Work item
In the entries that follow, find the line containing "middle pip: (1131, 753)"; from there, copy every line exactly through the line containing "middle dip: (196, 122)".

Stored data entries
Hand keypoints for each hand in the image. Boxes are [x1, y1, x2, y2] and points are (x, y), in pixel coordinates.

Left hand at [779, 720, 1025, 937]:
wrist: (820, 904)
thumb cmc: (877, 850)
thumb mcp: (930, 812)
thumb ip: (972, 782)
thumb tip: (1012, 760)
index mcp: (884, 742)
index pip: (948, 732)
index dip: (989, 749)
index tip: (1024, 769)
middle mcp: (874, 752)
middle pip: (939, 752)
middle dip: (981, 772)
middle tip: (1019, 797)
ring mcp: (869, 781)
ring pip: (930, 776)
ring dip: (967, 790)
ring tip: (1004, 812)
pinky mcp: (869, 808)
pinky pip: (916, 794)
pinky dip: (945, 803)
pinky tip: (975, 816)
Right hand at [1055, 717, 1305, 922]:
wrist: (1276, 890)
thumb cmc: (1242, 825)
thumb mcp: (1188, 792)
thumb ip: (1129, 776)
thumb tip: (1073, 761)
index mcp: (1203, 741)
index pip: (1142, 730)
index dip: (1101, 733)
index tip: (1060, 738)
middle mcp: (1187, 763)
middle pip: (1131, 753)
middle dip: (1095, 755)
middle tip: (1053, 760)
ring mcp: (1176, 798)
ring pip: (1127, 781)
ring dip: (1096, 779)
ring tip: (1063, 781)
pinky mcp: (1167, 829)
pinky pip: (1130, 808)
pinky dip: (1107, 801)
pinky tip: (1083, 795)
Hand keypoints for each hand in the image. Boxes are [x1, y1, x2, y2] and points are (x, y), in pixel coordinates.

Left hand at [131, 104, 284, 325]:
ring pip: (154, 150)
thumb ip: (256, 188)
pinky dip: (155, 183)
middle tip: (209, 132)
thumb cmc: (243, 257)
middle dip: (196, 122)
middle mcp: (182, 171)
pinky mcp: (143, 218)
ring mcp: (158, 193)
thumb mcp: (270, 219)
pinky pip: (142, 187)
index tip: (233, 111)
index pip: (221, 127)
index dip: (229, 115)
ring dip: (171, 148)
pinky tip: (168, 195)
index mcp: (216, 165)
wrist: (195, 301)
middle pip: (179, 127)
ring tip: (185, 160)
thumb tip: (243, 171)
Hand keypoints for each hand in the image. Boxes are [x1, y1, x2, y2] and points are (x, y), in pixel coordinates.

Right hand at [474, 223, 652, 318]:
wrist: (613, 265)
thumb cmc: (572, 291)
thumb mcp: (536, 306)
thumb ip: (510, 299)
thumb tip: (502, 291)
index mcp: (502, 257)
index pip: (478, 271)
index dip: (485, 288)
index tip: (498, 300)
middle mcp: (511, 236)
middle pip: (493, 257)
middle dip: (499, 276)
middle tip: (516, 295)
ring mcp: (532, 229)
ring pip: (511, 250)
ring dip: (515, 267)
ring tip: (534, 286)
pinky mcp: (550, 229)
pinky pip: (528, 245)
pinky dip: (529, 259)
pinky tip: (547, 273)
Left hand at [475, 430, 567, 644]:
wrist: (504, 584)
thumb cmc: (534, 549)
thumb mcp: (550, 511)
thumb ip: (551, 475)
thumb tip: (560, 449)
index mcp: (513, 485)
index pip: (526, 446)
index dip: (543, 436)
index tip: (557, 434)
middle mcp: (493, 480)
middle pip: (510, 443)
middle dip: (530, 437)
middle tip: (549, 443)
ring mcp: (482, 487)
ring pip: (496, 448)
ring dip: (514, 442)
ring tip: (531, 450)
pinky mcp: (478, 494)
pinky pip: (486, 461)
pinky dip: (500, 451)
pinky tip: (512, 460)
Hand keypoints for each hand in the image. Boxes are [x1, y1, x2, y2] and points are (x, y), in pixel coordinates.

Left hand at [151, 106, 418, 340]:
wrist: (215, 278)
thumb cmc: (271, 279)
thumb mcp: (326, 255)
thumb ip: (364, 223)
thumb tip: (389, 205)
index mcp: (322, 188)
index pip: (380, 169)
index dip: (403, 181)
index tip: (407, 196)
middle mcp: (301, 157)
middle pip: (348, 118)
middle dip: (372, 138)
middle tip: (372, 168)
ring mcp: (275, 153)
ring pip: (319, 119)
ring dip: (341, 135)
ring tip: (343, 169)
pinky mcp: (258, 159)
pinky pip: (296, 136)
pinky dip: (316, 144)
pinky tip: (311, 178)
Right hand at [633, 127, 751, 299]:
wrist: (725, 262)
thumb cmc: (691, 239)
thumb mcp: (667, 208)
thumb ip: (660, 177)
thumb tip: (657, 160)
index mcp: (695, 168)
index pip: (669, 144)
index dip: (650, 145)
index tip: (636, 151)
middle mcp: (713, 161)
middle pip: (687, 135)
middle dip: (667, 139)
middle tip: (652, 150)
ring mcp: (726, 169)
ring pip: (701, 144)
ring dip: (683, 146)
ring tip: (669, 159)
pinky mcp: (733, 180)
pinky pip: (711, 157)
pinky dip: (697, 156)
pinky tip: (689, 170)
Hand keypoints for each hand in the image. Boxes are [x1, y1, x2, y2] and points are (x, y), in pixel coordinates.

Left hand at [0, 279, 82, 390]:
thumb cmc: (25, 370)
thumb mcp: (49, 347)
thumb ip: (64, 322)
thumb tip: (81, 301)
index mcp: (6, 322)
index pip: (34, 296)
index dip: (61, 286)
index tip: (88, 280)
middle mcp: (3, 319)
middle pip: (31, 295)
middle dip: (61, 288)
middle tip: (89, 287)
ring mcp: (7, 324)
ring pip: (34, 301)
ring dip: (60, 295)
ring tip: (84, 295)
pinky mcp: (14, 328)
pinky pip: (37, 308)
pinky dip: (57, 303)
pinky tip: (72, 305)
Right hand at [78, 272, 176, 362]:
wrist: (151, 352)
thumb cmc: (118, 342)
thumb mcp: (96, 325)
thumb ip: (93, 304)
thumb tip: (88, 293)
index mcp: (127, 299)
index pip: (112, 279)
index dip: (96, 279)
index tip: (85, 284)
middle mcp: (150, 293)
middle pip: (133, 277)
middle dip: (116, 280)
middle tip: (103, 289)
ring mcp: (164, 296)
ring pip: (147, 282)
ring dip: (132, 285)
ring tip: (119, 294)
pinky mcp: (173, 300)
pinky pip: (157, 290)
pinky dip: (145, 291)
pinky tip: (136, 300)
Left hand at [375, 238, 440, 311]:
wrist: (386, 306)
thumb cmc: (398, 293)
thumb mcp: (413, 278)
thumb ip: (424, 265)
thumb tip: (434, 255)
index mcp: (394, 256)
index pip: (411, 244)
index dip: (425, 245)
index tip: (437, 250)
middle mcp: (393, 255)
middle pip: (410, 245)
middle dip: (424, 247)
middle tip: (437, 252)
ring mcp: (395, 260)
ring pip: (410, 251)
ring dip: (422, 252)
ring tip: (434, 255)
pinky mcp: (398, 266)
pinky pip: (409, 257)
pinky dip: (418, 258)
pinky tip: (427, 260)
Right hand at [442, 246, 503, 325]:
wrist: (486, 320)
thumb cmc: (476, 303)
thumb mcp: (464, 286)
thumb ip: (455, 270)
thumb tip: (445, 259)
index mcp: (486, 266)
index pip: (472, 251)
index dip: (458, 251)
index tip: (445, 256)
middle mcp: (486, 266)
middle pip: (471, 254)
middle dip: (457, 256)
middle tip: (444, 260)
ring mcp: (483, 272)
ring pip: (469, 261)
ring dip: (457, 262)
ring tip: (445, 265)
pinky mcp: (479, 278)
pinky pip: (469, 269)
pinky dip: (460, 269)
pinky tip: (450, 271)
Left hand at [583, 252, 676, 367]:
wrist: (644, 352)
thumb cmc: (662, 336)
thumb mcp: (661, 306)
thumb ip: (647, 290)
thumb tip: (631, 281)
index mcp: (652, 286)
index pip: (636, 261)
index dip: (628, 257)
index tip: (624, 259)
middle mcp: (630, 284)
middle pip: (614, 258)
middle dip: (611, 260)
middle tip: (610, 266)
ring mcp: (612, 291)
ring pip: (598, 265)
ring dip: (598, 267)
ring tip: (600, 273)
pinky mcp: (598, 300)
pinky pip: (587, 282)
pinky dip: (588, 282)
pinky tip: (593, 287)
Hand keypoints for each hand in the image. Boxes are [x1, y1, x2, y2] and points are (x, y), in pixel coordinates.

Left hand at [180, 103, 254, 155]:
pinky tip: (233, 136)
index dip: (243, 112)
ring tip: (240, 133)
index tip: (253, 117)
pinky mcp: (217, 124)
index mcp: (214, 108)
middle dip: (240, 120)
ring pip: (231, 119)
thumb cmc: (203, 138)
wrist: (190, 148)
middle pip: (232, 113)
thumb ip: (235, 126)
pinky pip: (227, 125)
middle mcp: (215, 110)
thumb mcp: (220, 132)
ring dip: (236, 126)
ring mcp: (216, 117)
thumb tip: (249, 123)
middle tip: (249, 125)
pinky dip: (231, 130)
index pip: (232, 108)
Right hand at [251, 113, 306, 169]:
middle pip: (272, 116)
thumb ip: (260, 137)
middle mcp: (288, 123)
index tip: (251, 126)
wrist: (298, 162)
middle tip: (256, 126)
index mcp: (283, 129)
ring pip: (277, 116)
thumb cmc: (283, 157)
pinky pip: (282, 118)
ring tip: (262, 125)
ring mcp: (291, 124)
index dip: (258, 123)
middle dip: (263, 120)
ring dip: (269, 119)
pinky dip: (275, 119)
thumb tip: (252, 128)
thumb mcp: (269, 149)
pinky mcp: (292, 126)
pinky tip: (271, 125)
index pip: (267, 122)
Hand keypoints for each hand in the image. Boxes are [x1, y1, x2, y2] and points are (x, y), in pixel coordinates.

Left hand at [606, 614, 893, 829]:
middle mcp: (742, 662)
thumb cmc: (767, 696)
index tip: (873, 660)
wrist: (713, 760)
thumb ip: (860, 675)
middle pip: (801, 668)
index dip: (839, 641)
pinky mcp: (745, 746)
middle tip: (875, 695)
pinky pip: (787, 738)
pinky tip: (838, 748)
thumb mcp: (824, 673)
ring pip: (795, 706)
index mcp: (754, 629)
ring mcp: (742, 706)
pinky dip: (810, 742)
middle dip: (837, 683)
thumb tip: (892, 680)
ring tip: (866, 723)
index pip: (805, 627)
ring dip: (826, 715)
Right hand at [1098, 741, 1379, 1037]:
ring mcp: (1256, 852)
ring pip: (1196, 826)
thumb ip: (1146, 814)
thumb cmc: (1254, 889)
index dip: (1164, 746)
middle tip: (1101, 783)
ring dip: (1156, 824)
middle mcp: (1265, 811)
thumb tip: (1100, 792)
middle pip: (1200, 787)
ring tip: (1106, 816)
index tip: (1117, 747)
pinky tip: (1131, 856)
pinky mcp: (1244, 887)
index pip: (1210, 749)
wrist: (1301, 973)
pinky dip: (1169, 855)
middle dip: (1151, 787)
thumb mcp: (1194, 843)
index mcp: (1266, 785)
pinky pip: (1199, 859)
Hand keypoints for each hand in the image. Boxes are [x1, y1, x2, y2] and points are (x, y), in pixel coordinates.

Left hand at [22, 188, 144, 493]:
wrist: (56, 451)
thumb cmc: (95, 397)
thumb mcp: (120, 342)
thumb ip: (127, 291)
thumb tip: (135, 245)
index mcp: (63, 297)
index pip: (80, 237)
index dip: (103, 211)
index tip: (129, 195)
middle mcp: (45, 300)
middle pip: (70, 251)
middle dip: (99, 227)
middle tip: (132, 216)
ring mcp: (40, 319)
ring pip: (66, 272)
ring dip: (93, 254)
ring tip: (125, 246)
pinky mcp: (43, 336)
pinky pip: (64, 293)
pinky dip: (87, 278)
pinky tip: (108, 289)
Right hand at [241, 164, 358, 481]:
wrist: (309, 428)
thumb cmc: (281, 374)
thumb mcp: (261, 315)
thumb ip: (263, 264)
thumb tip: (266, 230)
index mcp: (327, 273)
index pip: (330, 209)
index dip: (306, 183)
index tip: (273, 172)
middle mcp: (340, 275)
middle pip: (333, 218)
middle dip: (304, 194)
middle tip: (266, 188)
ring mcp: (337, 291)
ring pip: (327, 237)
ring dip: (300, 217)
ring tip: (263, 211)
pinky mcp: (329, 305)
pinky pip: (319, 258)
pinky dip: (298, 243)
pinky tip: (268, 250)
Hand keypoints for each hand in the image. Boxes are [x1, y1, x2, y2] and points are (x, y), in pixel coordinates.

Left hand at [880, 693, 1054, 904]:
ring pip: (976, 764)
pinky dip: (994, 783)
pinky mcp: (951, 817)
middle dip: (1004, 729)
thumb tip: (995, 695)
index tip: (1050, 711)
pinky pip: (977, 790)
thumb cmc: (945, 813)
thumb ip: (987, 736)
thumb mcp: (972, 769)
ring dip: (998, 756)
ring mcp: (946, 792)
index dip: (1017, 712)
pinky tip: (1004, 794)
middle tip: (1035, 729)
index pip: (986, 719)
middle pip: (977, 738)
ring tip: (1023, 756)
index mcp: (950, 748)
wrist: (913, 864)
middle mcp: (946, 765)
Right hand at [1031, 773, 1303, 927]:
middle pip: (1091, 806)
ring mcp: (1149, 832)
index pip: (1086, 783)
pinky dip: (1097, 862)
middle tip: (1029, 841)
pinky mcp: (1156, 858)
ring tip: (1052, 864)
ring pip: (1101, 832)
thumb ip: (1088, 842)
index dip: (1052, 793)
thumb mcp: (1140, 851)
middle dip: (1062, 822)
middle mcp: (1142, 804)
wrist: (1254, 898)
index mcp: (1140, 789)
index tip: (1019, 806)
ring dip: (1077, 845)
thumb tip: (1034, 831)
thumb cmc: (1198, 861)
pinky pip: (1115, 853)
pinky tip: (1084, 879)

Exercise result
middle pip: (1131, 753)
middle dip: (1095, 755)
middle tip: (1053, 760)
ring mcp: (1176, 798)
ring pip: (1127, 781)
ring dip: (1096, 779)
ring tip: (1063, 781)
pinky mcp: (1167, 829)
pinky pip: (1130, 808)
pinky dip: (1107, 801)
pinky tip: (1083, 795)
Hand keypoints for each hand in the image. Boxes are [x1, y1, x2, y2] and points are (x, y), in pixel coordinates.

Left hand at [131, 104, 284, 325]:
ring pip: (154, 150)
thumb ip: (256, 188)
pinky dip: (155, 183)
middle tip: (209, 132)
thumb cmc: (243, 257)
middle dip: (196, 122)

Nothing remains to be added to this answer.